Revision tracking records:
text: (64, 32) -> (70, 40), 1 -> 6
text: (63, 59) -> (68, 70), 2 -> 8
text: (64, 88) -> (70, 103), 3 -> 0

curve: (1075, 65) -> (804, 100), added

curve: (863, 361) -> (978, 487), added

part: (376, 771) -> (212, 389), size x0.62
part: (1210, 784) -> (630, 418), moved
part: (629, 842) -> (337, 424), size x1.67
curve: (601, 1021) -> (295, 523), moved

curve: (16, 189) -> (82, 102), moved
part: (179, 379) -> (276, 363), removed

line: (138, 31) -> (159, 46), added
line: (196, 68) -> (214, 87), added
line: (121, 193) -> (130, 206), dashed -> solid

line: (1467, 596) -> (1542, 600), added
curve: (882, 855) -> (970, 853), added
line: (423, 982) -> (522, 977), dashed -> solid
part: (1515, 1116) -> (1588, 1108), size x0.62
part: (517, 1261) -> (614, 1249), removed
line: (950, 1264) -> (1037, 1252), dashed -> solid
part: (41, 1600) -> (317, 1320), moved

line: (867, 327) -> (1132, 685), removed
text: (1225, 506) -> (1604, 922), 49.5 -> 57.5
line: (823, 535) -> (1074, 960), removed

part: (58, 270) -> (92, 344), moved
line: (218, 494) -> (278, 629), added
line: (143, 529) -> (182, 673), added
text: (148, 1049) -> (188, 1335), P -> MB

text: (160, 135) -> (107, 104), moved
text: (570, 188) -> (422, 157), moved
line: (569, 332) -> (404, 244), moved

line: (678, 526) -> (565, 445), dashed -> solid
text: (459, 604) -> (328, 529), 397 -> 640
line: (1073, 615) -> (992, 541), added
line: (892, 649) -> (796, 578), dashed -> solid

**Exercise:** The answer must consist of the lines from the one with "line: (196, 68) -> (214, 87), added" through the final line of the entries above, exactly as they are, and nothing else.

**Response:**
line: (196, 68) -> (214, 87), added
line: (121, 193) -> (130, 206), dashed -> solid

line: (1467, 596) -> (1542, 600), added
curve: (882, 855) -> (970, 853), added
line: (423, 982) -> (522, 977), dashed -> solid
part: (1515, 1116) -> (1588, 1108), size x0.62
part: (517, 1261) -> (614, 1249), removed
line: (950, 1264) -> (1037, 1252), dashed -> solid
part: (41, 1600) -> (317, 1320), moved

line: (867, 327) -> (1132, 685), removed
text: (1225, 506) -> (1604, 922), 49.5 -> 57.5
line: (823, 535) -> (1074, 960), removed

part: (58, 270) -> (92, 344), moved
line: (218, 494) -> (278, 629), added
line: (143, 529) -> (182, 673), added
text: (148, 1049) -> (188, 1335), P -> MB

text: (160, 135) -> (107, 104), moved
text: (570, 188) -> (422, 157), moved
line: (569, 332) -> (404, 244), moved

line: (678, 526) -> (565, 445), dashed -> solid
text: (459, 604) -> (328, 529), 397 -> 640
line: (1073, 615) -> (992, 541), added
line: (892, 649) -> (796, 578), dashed -> solid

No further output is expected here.